Our Portugal based friend Audie spotted this and send it along …
Here’s the nearest that John Wayne and Ronald Reagan came to acting in the same feature film. (Sadly, not all that close):
Olivia, Flynn and a future President (as George Custer).
In April, 1940, Warner Bros. set up the semi-Western Santa Fe Trail as a vehicle for Errol Flynn and Olivia de Havilland. The plot followed the exploits of army officers J.E.B. Stuart and George Armstrong Custer after their graduation from West Point.
As per usual, the brothers Warner were free and easy with facts, given that Stuart graduated from the academy in 1854 and Custer matriculated in 1861, and the two men didn’t know one another. The Hollywood rationale? “Come on, already! This is a movie! At least both of them graduated from the Point!”
Duke Wayne, now in the A-list category thanks to Stagecoach and Dark Command, was approached by Warners to play the George Custer role. Wayne, however, turned up his nose at the part, having no desire to play second banana to Flynn (then Warner Bros.’s biggest star), even though the flick was a big-budget epic.
Undaunted, Warners cast contract player Dennis Morgan as Custer, but Denny fell out due to a scheduling conflict. At which point, up-and-comer Ronald Reagan, fresh from his triumph as George Gipp in Knute Rockne, All American, was hurriedly awarded the role.

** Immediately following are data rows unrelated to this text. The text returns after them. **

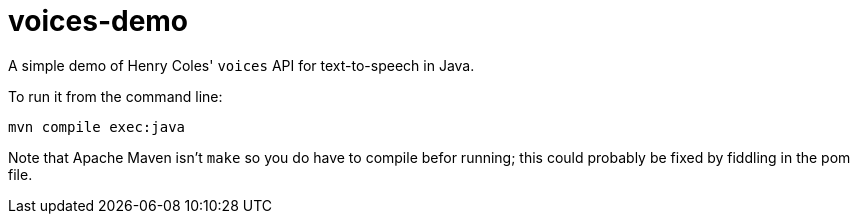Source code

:= voices-demo

A simple demo of Henry Coles' `voices` API for text-to-speech in Java.

To run it from the command line:

	mvn compile exec:java

Note that Apache Maven isn't `make` so you do have to compile befor running;
this could probably be fixed by fiddling in the pom file.
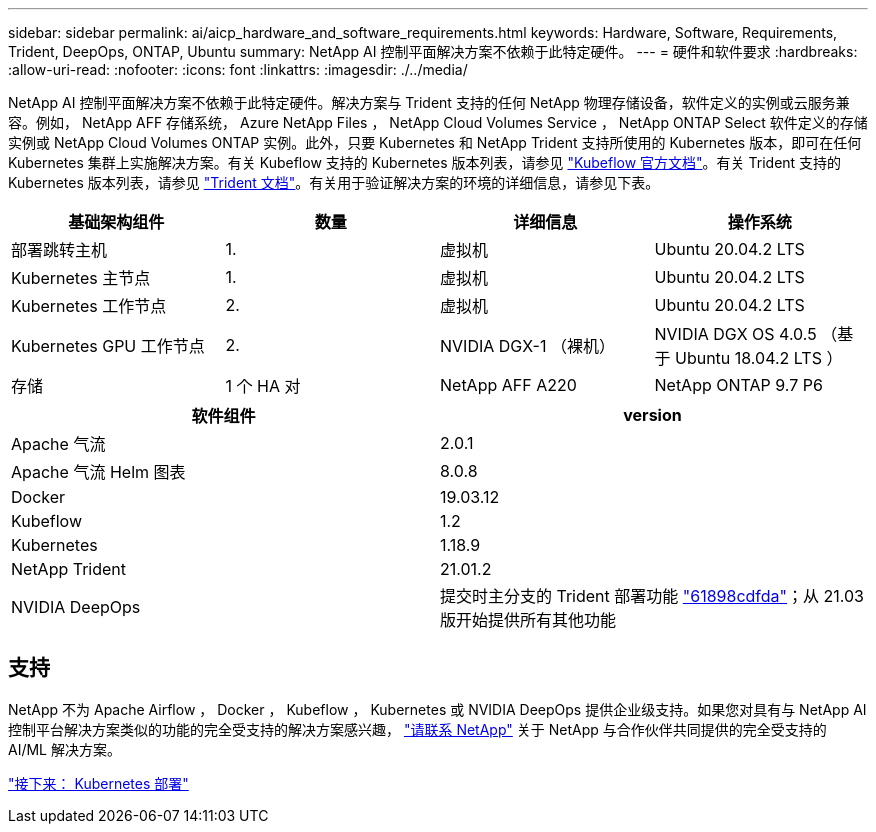 ---
sidebar: sidebar 
permalink: ai/aicp_hardware_and_software_requirements.html 
keywords: Hardware, Software, Requirements, Trident, DeepOps, ONTAP, Ubuntu 
summary: NetApp AI 控制平面解决方案不依赖于此特定硬件。 
---
= 硬件和软件要求
:hardbreaks:
:allow-uri-read: 
:nofooter: 
:icons: font
:linkattrs: 
:imagesdir: ./../media/


[role="lead"]
NetApp AI 控制平面解决方案不依赖于此特定硬件。解决方案与 Trident 支持的任何 NetApp 物理存储设备，软件定义的实例或云服务兼容。例如， NetApp AFF 存储系统， Azure NetApp Files ， NetApp Cloud Volumes Service ， NetApp ONTAP Select 软件定义的存储实例或 NetApp Cloud Volumes ONTAP 实例。此外，只要 Kubernetes 和 NetApp Trident 支持所使用的 Kubernetes 版本，即可在任何 Kubernetes 集群上实施解决方案。有关 Kubeflow 支持的 Kubernetes 版本列表，请参见 https://www.kubeflow.org/docs/started/getting-started/["Kubeflow 官方文档"^]。有关 Trident 支持的 Kubernetes 版本列表，请参见 https://netapp-trident.readthedocs.io/["Trident 文档"^]。有关用于验证解决方案的环境的详细信息，请参见下表。

|===
| 基础架构组件 | 数量 | 详细信息 | 操作系统 


| 部署跳转主机 | 1. | 虚拟机 | Ubuntu 20.04.2 LTS 


| Kubernetes 主节点 | 1. | 虚拟机 | Ubuntu 20.04.2 LTS 


| Kubernetes 工作节点 | 2. | 虚拟机 | Ubuntu 20.04.2 LTS 


| Kubernetes GPU 工作节点 | 2. | NVIDIA DGX-1 （裸机） | NVIDIA DGX OS 4.0.5 （基于 Ubuntu 18.04.2 LTS ） 


| 存储 | 1 个 HA 对 | NetApp AFF A220 | NetApp ONTAP 9.7 P6 
|===
|===
| 软件组件 | version 


| Apache 气流 | 2.0.1 


| Apache 气流 Helm 图表 | 8.0.8 


| Docker | 19.03.12 


| Kubeflow | 1.2 


| Kubernetes | 1.18.9 


| NetApp Trident | 21.01.2 


| NVIDIA DeepOps | 提交时主分支的 Trident 部署功能 link:https://github.com/NVIDIA/deepops/tree/61898cdfdaa0c59c07e9fabf3022945a905b148e/docs/k8s-cluster["61898cdfda"]；从 21.03 版开始提供所有其他功能 
|===


== 支持

NetApp 不为 Apache Airflow ， Docker ， Kubeflow ， Kubernetes 或 NVIDIA DeepOps 提供企业级支持。如果您对具有与 NetApp AI 控制平台解决方案类似的功能的完全受支持的解决方案感兴趣， link:https://www.netapp.com/us/contact-us/index.aspx?for_cr=us["请联系 NetApp"] 关于 NetApp 与合作伙伴共同提供的完全受支持的 AI/ML 解决方案。

link:aicp_kubernetes_deployment.html["接下来： Kubernetes 部署"]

Mr. Reagan, aware he was a last-minute replacement, later recalled how a frazzled studio tailor rushed into his dressing room to refit a Santa Fe Trail cavalry costume:
It occurred to me then that it would be just as easy someday to throw my clothes in a corner and hang some other actor’s in their place. …
If John Wayne had been less finicky about the parts he accepted, the “other actor” in Santa Fe Trail would have been the Big Cowboy and not Ronald Reagan portraying George A. Custer.
This is as close as the two ever got to acting in the same film: they were both offered the same part.